> _Directions for this task_: Please repeat the line that has "States of Micronesia" and all lines after it, exactly as they appear, through the end of the entries.

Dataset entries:
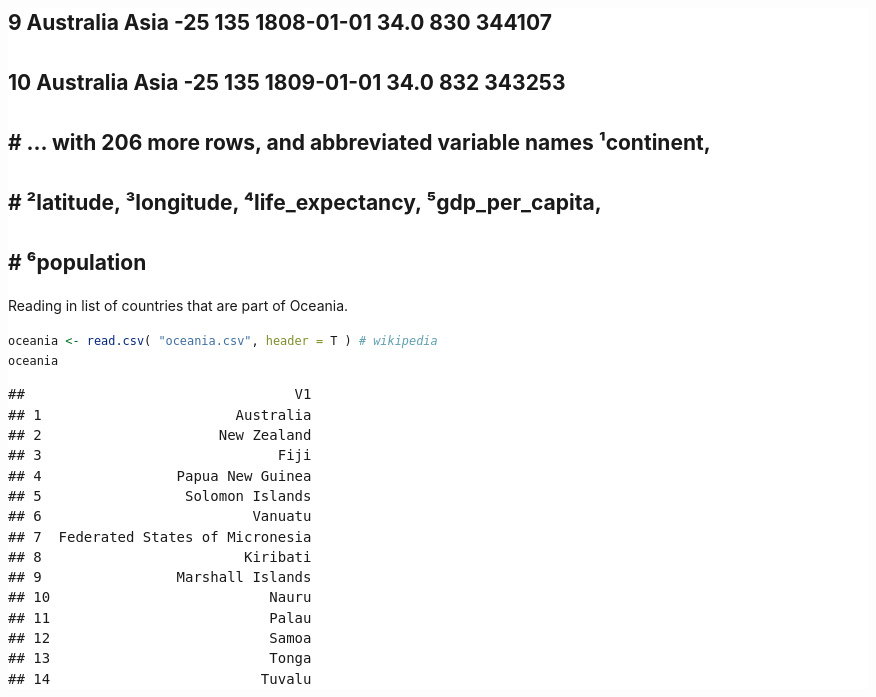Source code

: ##  9 Australia Asia        -25     135 1808-01-01    34.0     830  344107
## 10 Australia Asia        -25     135 1809-01-01    34.0     832  343253
## # … with 206 more rows, and abbreviated variable names ¹​continent,
## #   ²​latitude, ³​longitude, ⁴​life_expectancy, ⁵​gdp_per_capita,
## #   ⁶​population
</pre>

Reading in list of countries that are part of Oceania.

```r
oceania <- read.csv( "oceania.csv", header = T ) # wikipedia
oceania
```

<pre class="output">
##                                V1
## 1                       Australia
## 2                     New Zealand
## 3                            Fiji
## 4                Papua New Guinea
## 5                 Solomon Islands
## 6                         Vanuatu
## 7  Federated States of Micronesia
## 8                        Kiribati
## 9                Marshall Islands
## 10                          Nauru
## 11                          Palau
## 12                          Samoa
## 13                          Tonga
## 14                         Tuvalu
</pre>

> _Solution for this exercise_:
## 7  Federated States of Micronesia
## 8                        Kiribati
## 9                Marshall Islands
## 10                          Nauru
## 11                          Palau
## 12                          Samoa
## 13                          Tonga
## 14                         Tuvalu
</pre>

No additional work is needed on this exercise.